===== PASSAGE GIVEN =====
# Training on a “large” dataset with the IncrementalSearchCV

In [None]:
from dask.distributed import Client

client = Client()

import numpy as np

from dask_ml.datasets import make_classification

X, y = make_classification(n_samples=5000000, n_features=20, chunks=100000, random_state=0)


Our underlying estimator is an SGDClassifier.

In [None]:
from sklearn.linear_model import SGDClassifier

model = SGDClassifier(tol=1e-3, penalty='elasticnet', random_state=0)

We also define the distribution of parameters from which we will sample:

In [None]:
params = {'alpha': np.logspace(-2, 1, num=1000),
          'l1_ratio': np.linspace(0, 1, num=1000),
          'average': [True, False]}


Finally we create many random models in this parameter space and train-and-score them until we find the best one.

In [None]:
from dask_ml.model_selection import IncrementalSearchCV

search = IncrementalSearchCV(model, params, random_state=0)

search.fit(X, y, classes=[0, 1])

Note that when we do post-fit tasks like search.score, the underlying estimator’s score method is used. If that is unable to handle a larger-than-memory Dask Array, we’ll exhaust our machines memory. If we plan to use post-estimation features like scoring or prediction, it is recommended to use dask_ml.wrappers.ParallelPostFit.



In [None]:
from dask_ml.wrappers import ParallelPostFit

params = {'estimator__alpha': np.logspace(-2, 1, num=1000),
                'estimator__l1_ratio': np.linspace(0, 1, num=1000),
                'estimator__average': [True, False]}


model = ParallelPostFit(SGDClassifier(tol=1e-3,
                                      penalty="elasticnet",
                                      random_state=0))


search = IncrementalSearchCV(model, params, random_state=0)

search.fit(X, y, classes=[0, 1])

In [None]:
search.score(X, y)
===== MATERIAL SUPPLIED =====
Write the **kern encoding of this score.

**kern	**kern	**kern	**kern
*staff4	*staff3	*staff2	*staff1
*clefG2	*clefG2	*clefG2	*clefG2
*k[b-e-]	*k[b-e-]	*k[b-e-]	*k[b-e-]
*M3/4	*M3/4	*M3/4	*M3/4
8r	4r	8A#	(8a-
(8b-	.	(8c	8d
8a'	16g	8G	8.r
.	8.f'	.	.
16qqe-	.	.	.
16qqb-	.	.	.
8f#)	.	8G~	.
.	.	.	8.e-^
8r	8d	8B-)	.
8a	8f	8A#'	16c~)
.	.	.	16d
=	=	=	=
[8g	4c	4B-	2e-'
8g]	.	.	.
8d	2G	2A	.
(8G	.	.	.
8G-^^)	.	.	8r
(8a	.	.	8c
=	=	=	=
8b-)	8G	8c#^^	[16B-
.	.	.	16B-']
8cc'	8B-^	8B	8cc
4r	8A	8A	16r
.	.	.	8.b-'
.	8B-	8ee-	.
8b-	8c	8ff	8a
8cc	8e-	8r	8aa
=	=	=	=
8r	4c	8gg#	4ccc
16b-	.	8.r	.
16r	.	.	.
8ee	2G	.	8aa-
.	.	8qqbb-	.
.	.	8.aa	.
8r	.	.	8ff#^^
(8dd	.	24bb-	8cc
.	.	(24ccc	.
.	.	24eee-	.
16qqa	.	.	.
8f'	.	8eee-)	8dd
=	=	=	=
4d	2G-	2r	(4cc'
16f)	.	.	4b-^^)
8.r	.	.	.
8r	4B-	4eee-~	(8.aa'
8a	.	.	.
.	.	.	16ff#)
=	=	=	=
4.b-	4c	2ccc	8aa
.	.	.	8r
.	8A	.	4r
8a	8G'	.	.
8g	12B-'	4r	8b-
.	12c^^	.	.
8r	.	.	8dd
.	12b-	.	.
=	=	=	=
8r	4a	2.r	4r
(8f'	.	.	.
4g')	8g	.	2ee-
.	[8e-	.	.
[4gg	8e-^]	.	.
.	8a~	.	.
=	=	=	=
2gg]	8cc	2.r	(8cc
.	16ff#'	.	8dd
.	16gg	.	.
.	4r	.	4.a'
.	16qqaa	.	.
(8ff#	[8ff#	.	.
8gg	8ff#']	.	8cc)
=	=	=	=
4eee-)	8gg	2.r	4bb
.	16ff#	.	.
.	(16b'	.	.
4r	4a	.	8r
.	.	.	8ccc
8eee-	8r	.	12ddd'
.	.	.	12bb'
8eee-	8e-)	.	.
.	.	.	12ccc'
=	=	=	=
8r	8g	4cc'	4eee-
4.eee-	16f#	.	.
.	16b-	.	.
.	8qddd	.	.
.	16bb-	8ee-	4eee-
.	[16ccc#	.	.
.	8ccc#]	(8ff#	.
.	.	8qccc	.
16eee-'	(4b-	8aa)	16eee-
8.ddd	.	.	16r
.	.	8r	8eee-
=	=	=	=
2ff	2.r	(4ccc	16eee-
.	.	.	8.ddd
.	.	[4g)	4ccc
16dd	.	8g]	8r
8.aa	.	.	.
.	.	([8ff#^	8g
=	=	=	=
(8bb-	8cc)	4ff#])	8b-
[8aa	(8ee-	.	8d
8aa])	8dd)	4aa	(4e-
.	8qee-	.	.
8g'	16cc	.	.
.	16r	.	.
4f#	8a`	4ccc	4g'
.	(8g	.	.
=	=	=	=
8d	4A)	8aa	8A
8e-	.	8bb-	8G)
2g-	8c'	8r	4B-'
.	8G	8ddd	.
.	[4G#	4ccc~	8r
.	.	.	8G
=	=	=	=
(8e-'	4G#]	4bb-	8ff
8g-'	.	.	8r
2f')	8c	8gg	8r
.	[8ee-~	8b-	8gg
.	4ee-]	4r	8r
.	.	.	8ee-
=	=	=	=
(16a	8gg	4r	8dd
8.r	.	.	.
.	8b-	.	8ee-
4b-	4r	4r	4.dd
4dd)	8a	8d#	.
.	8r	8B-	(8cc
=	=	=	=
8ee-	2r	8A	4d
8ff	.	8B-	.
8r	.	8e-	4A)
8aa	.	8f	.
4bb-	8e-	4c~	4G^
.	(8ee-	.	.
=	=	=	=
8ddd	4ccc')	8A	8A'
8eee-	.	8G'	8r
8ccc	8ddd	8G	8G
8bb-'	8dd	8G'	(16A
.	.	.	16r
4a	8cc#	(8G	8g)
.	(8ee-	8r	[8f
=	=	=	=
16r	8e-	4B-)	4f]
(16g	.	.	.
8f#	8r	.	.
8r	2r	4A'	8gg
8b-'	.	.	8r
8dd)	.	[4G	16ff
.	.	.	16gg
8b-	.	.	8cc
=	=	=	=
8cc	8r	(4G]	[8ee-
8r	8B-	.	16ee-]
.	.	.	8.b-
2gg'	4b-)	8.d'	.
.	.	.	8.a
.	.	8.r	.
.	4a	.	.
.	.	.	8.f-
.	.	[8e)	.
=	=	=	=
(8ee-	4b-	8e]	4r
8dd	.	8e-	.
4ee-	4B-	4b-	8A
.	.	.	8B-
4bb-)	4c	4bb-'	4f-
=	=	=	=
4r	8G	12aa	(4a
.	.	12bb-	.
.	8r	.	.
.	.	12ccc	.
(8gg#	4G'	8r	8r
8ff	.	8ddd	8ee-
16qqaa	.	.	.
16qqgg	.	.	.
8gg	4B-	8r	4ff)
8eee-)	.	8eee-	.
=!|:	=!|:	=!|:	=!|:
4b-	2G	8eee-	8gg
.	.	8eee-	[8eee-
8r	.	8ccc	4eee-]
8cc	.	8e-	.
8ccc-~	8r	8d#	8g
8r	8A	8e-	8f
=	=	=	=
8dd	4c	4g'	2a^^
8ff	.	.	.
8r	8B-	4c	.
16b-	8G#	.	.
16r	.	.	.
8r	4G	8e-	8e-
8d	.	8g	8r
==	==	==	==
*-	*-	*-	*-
=====
> **WRITTEN REQUEST**: In the passage on IncrementalSearchCV, what is recommended when post-estimation features like scoring or prediction are planned?

> **FINISHED TASK**: Using dask_ml.wrappers.ParallelPostFit.